After four games in Portland, Ore. against Pacific University to open the season, the Whitman baseball team headed to Los Angeles to play a three game series against the University of Redlands Bulldogs and one game against the Pomona-Pitzer Sagehens, and the results were mostly forgettable. The Blues were swept by the Bulldogs in resounding fashion, losing three games by a total run differential of 18-42. A particularly brutal two-game stretch included a 2-16 blowout on Feb. 21 followed by a walk-off 9-10 victory for the Bulldogs the following day. As a consolation, Whitman unleashed an offensive outburst on the No. 19 Sagehens in a 14-8 victory.
Senior utility player Nathan Wilson acknowledged the effect on team morale that the series against the Bulldogs had.
“Our series against Redlands was a tough one,” Wilson said in an email to The Wire. “It was honestly demoralizing getting blown out in the first two games of the series, but the third game was much closer and they barely squeaked away with the win.”
Wilson credited Redlands’ many veteran hitters as a big factor in their dominance. The Bulldogs amassed 44 hits over the course of the series and seemed prepared to handle whatever Whitman threw at them.
For the Blues, the outcome and overall 3-5 start to the season is indicative of the team’s room for continued growth and chemistry development. Senior pitcher Russell Petersen spoke to some of these struggles.
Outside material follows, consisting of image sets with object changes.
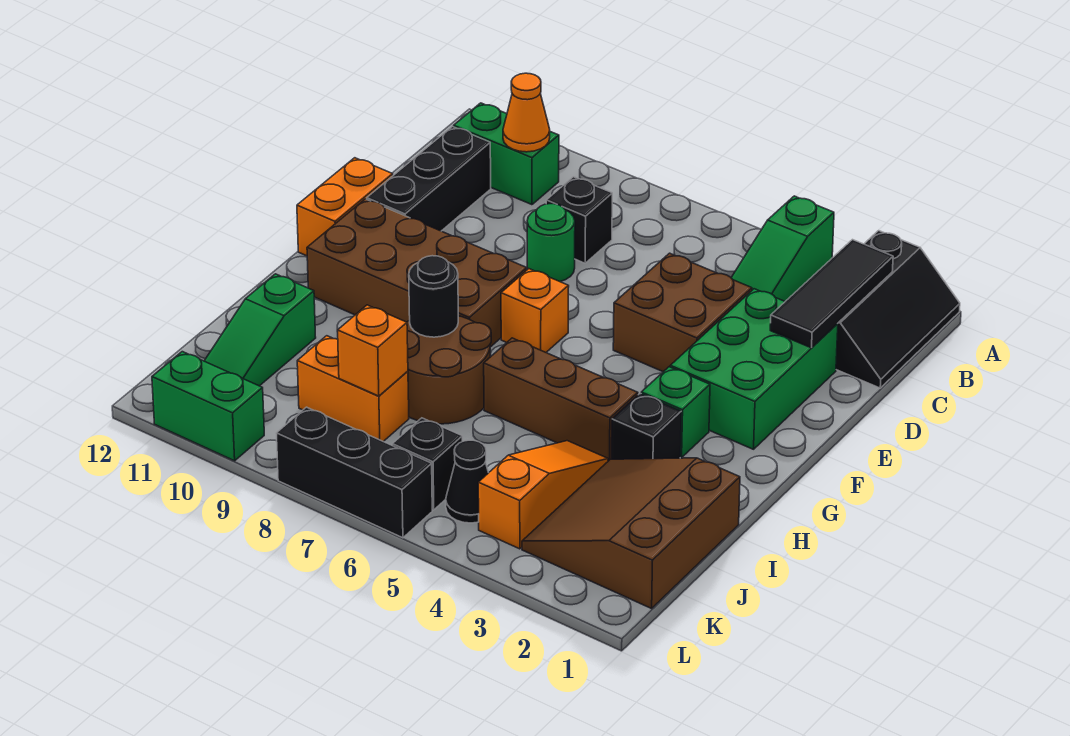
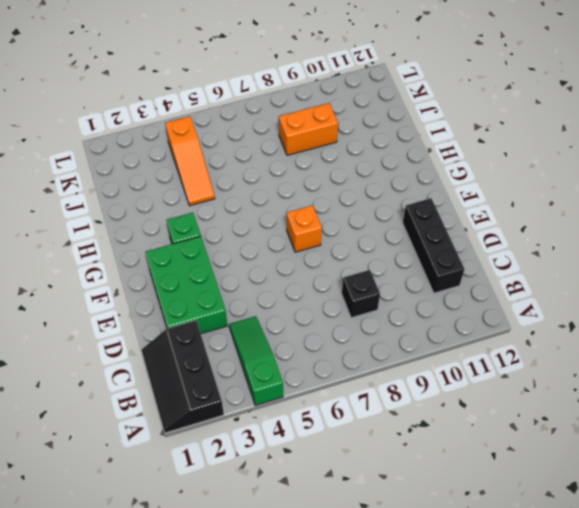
none -> green 1x2 brick [454,103,559,205]
none -> brown 2x2 brick [613,253,752,372]
none -> green 1x1 round brick [527,204,575,282]

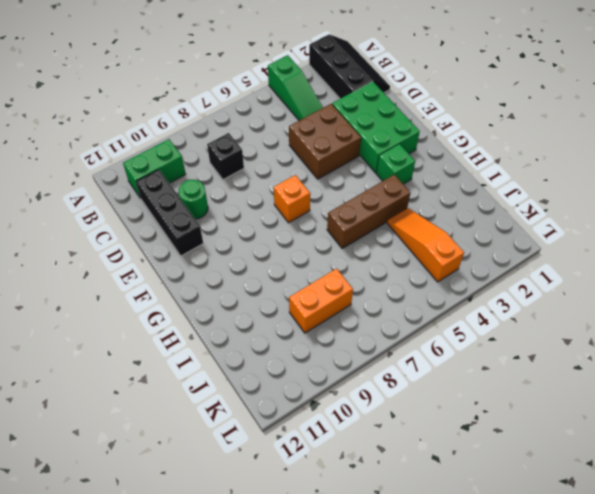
green 1x1 round brick [179,180,208,219] -> green 1x1 round brick moved to [527,204,575,282]
none -> orange 1x2 brick [297,158,393,256]
none -> brown 2x4 brick [307,199,527,347]
none -> black 1x1 brick [612,394,681,459]

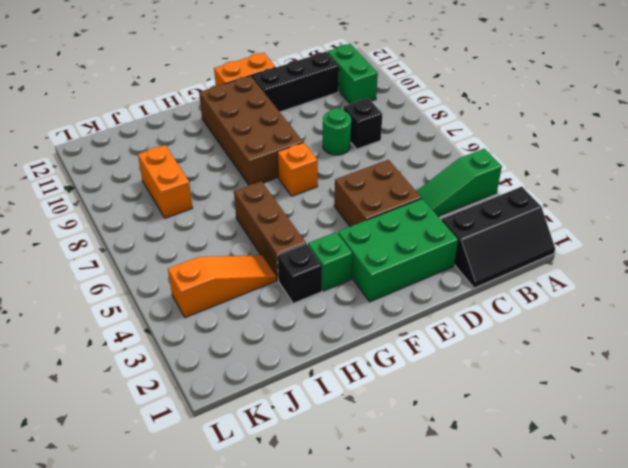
none -> brown 2x2 round brick [407,316,491,424]
none -> brown 3x3 slope [522,458,740,609]
none -> green 1x3 slope [204,274,316,386]

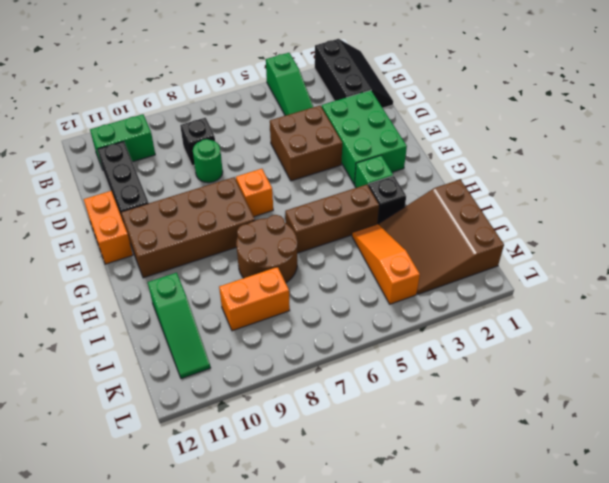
none -> black 1x1 cone [446,440,488,523]
none -> black 1x1 brick [392,418,462,510]
none -> black 1x3 brick [276,407,432,538]

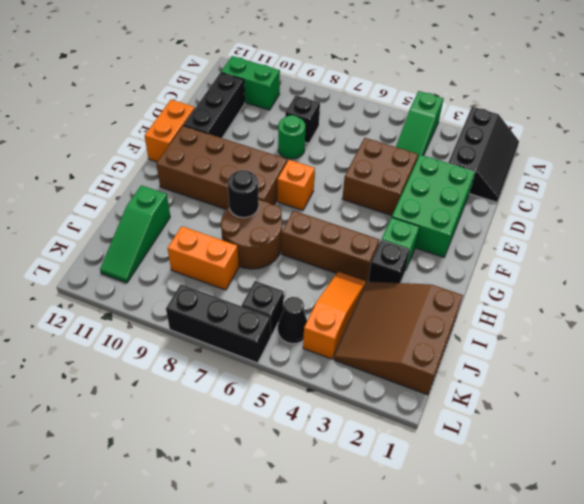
none -> green 1x2 brick [152,352,264,461]
none -> black 1x3 tile [770,240,893,348]
none -> orange 1x1 cone [503,73,550,152]

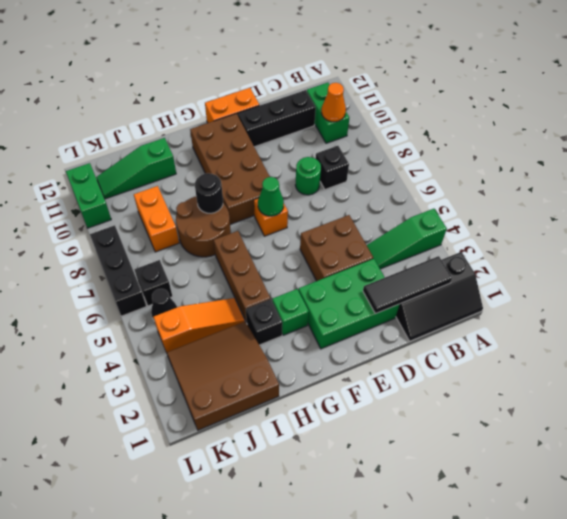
green 1x1 cone [258,177,284,216] -> none
none -> orange 1x1 brick [338,305,408,396]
“The general vibe has been a lot of growing pains,” Petersen said in an email to The Wire. “We are a young group trying to gel together.”
Along with youth, players pointed out other obstacles that the team has dealt with from spring training into the first stretch of the season, including weather conditions. Considering Whitman’s location in the Pacific Northwest, the Blues’ training and playing time on the diamond is limited by inclement weather conditions. Especially when matched up against teams in warmer regions like Southern California, this limitation often translates to a discrepancy in play.
In addition, nearly a full week of travel as part of an eight-game road trip caught up with the Blues despite high spirits heading into California.
“With the travel to California on Thursday [Feb. 19], we had a shortened week of practice and a lot of guys were tired and beat up physically from the previous weekend’s four-game series,” Wilson said.
Petersen explained the stakes of this leg of the road trip for Whitman as an NWC team.
“It’s always important that we play SCIAC [Southern California Intercollegiate Athletic Conference] teams like the University of Redlands and Pomona-Pitzer as much as possible to help boost our strength of schedule,” Petersen said. “It is very rare for an NWC team to get an at-large bid to the NCAA tournament, so we have to take every opportunity we can get, even if it means missing class and being on the road for four consecutive nights.”
Despite the disappointing outcome of the trip, the Blues were encouraged by their response to the blowout in the second game of the Redlands series. That thrashing was followed by a narrow loss and an emphatic win against the 19th-ranked D-III team in the country.
“We are a team with a lot of talent that just needs to find our identity to win games,” Petersen said. “We have had a lot of great individual performances [but also] a lot of mental mistakes that are holding us back.”
Wilson echoed this emphasis on fine-tuning the team’s mental approach to competition.
“We are uber-talented and can truly beat any team in the country; it is just a matter of being able to consistently execute our game plan and staying mentally focused through a grueling nine innings,” Wilson said. “The mental side of the game is huge for us, in terms of having good energy, staying focused and disciplined and making adjustments.”
From Wilson’s perspective, the team’s preparation in the lead-up to games lays the foundation for its mental outlook.
“Our preparation during the week and on game days is something that we really take pride in,” Wilson said. “We like to say that we will not get outworked by any other team.”
The Blues get another chance to prove this on March 7 at home against NWC rival George Fox. In the meantime, they have two weeks off to get some much-needed rest and recovery, harness the momentum built off the end of the season-opening road trip and forget the rest.